[[ Data for this exercise, beginning ]]

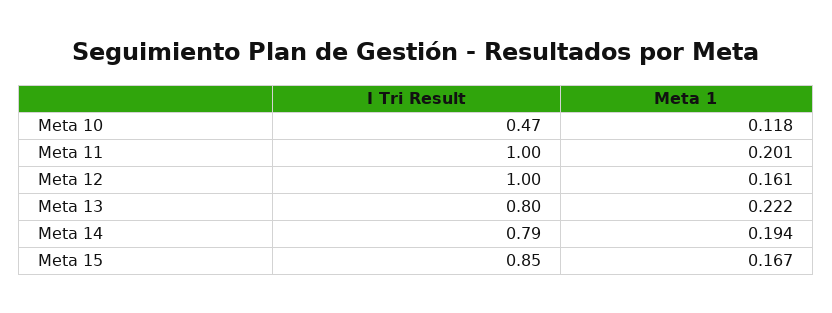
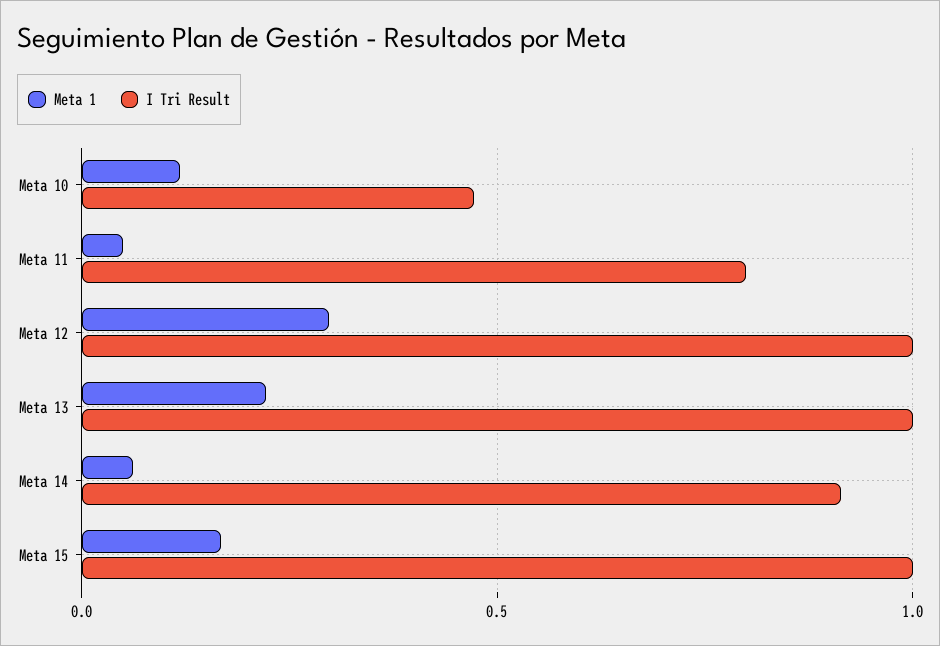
I Tri Result, Meta 11: 1 -> 0.8
Meta 1, Meta 11: 0.201 -> 0.05
Meta 1, Meta 12: 0.161 -> 0.3
I Tri Result, Meta 13: 0.8 -> 1
I Tri Result, Meta 14: 0.79 -> 0.9
Meta 1, Meta 14: 0.194 -> 0.05
I Tri Result, Meta 15: 0.85 -> 1

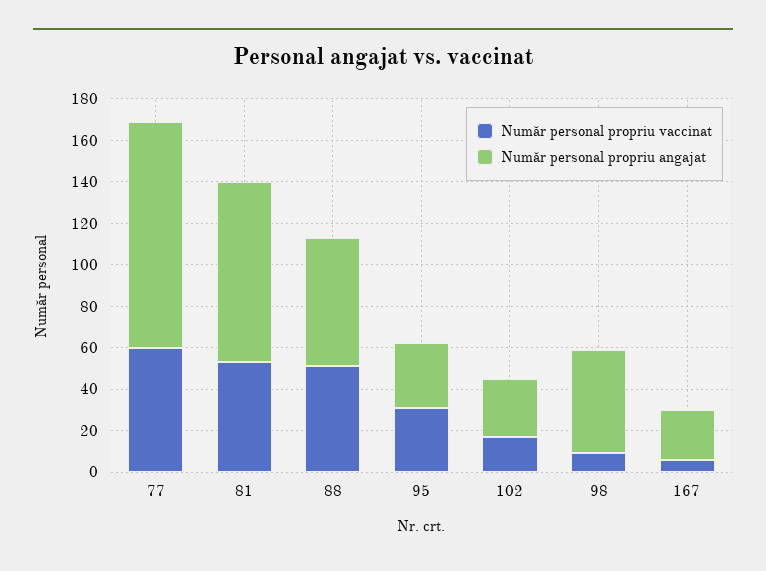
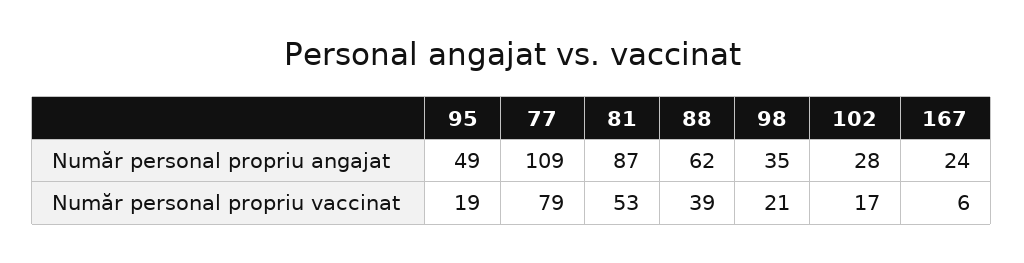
Număr personal propriu vaccinat, 77: 60 -> 79
Număr personal propriu vaccinat, 88: 50 -> 39
Număr personal propriu vaccinat, 95: 30 -> 19
Număr personal propriu angajat, 95: 30 -> 49
Număr personal propriu vaccinat, 98: 10 -> 21
Număr personal propriu angajat, 98: 50 -> 35

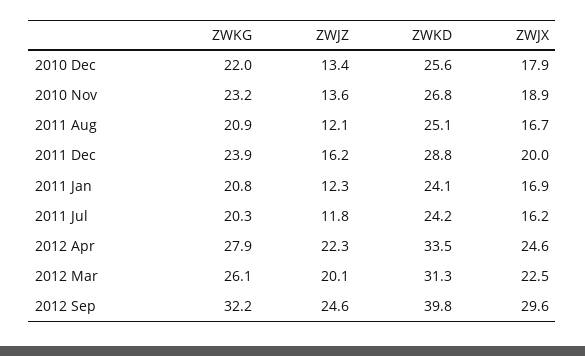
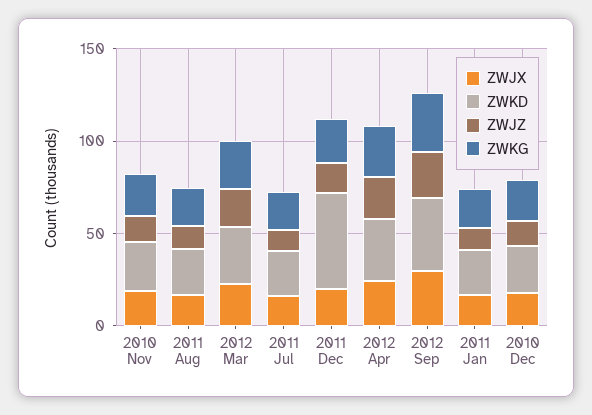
ZWKD, 2011 Dec: 28.8 -> 50

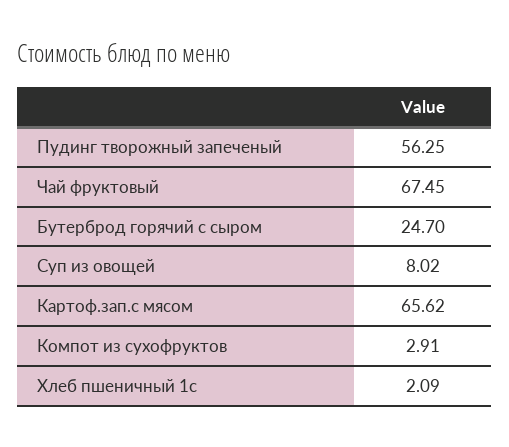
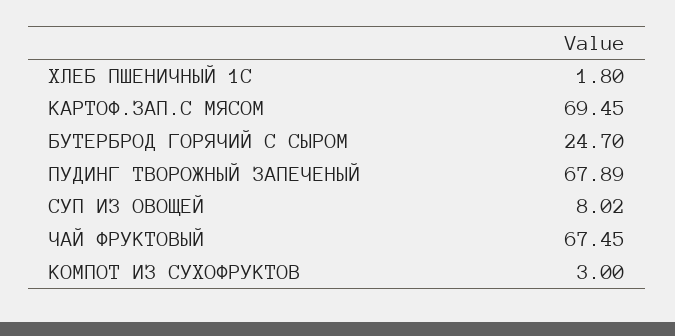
Пудинг творожный запеченый: 56.25 -> 67.89
Картоф.зап.с мясом: 65.62 -> 69.45
Компот из сухофруктов: 2.91 -> 3
Хлеб пшеничный 1с: 2.09 -> 1.8

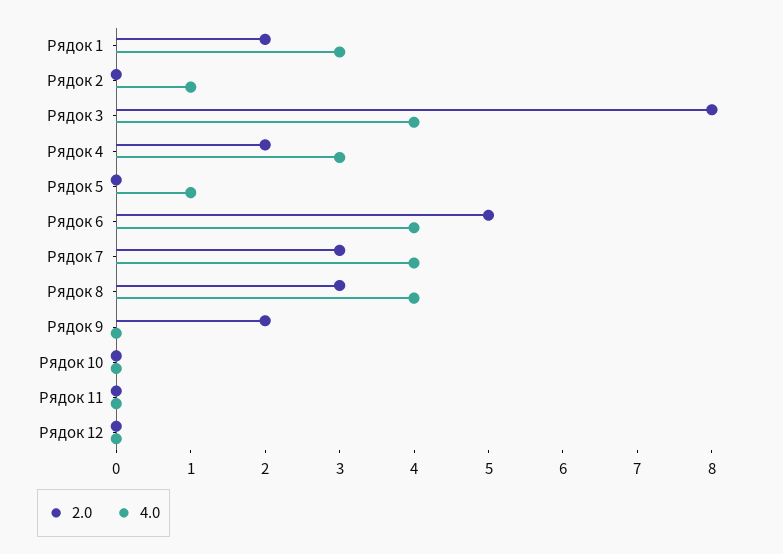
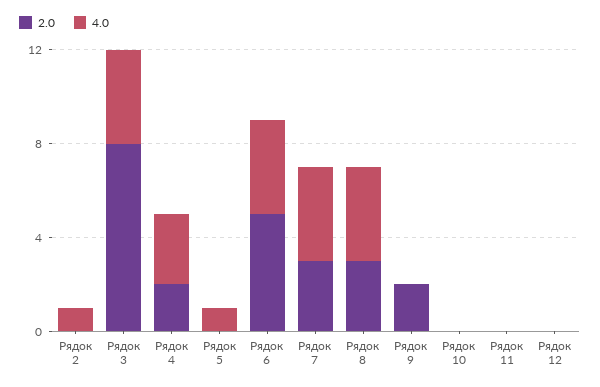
2.0, Рядок 1: 2 -> none
4.0, Рядок 1: 3 -> none

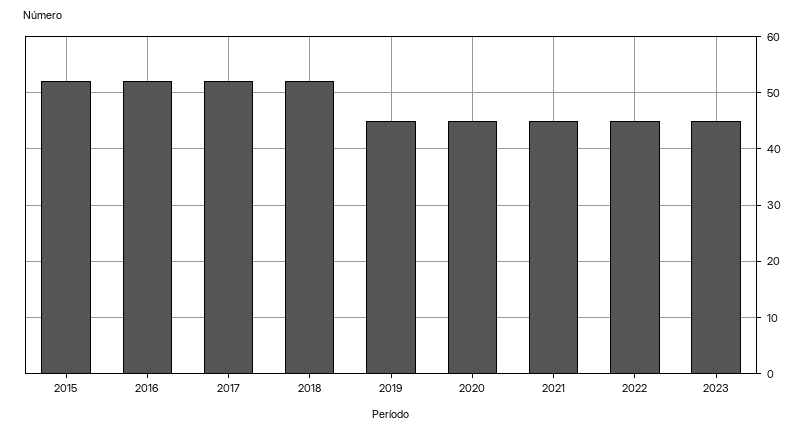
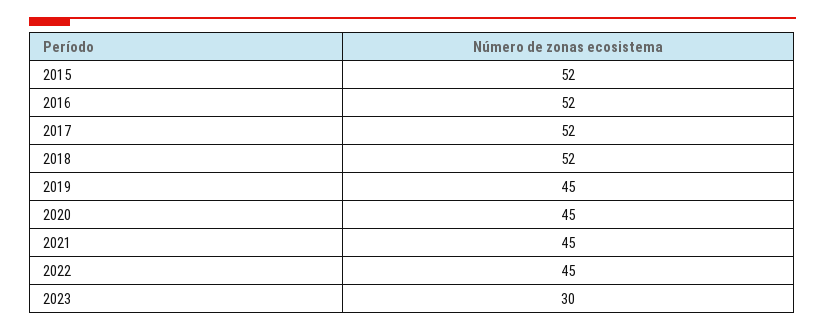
2023: 45 -> 30

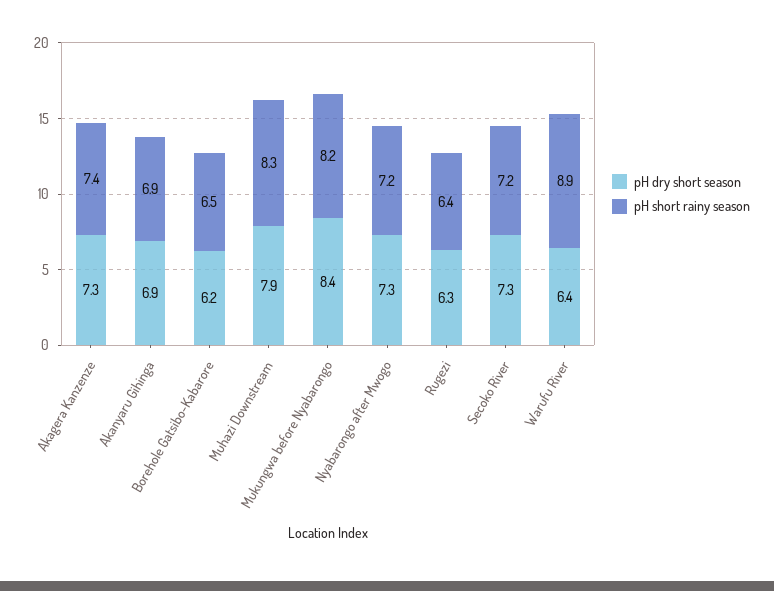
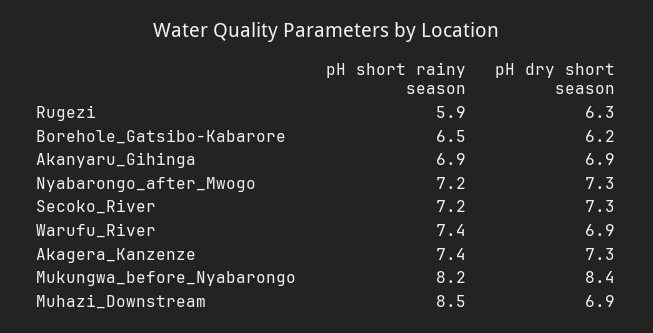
pH dry short season, Muhazi Downstream: 7.9 -> 6.9
pH short rainy season, Muhazi Downstream: 8.3 -> 8.5
pH short rainy season, Rugezi: 6.4 -> 5.9
pH dry short season, Warufu River: 6.4 -> 6.9
pH short rainy season, Warufu River: 8.9 -> 7.4

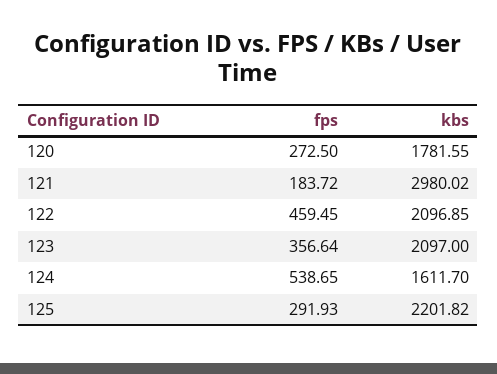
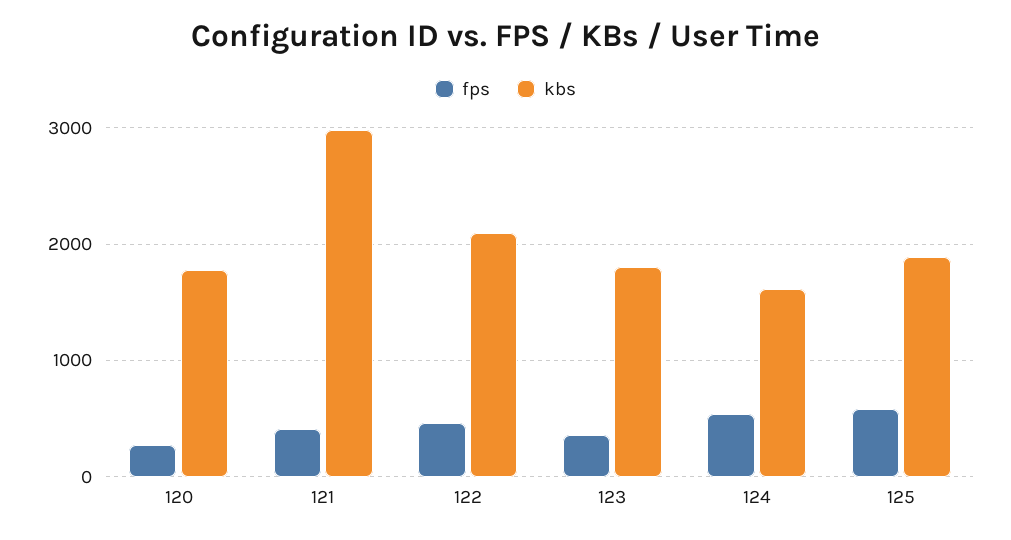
fps, 121: 183.72 -> 400
kbs, 123: 2097 -> 1800
fps, 125: 291.93 -> 600
kbs, 125: 2201.82 -> 1900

[[ Data for this exercise, end ]]

Work required - Repeat, without pictures, exactly the lines of the data above from the one containing "Хлеб пшеничный 1с: 2.09 -> 1.8" through the one containing "fps, 121: 183.72 -> 400", including both and adding nothing.

Written answer -
Хлеб пшеничный 1с: 2.09 -> 1.8

2.0, Рядок 1: 2 -> none
4.0, Рядок 1: 3 -> none

2023: 45 -> 30

pH dry short season, Muhazi Downstream: 7.9 -> 6.9
pH short rainy season, Muhazi Downstream: 8.3 -> 8.5
pH short rainy season, Rugezi: 6.4 -> 5.9
pH dry short season, Warufu River: 6.4 -> 6.9
pH short rainy season, Warufu River: 8.9 -> 7.4

fps, 121: 183.72 -> 400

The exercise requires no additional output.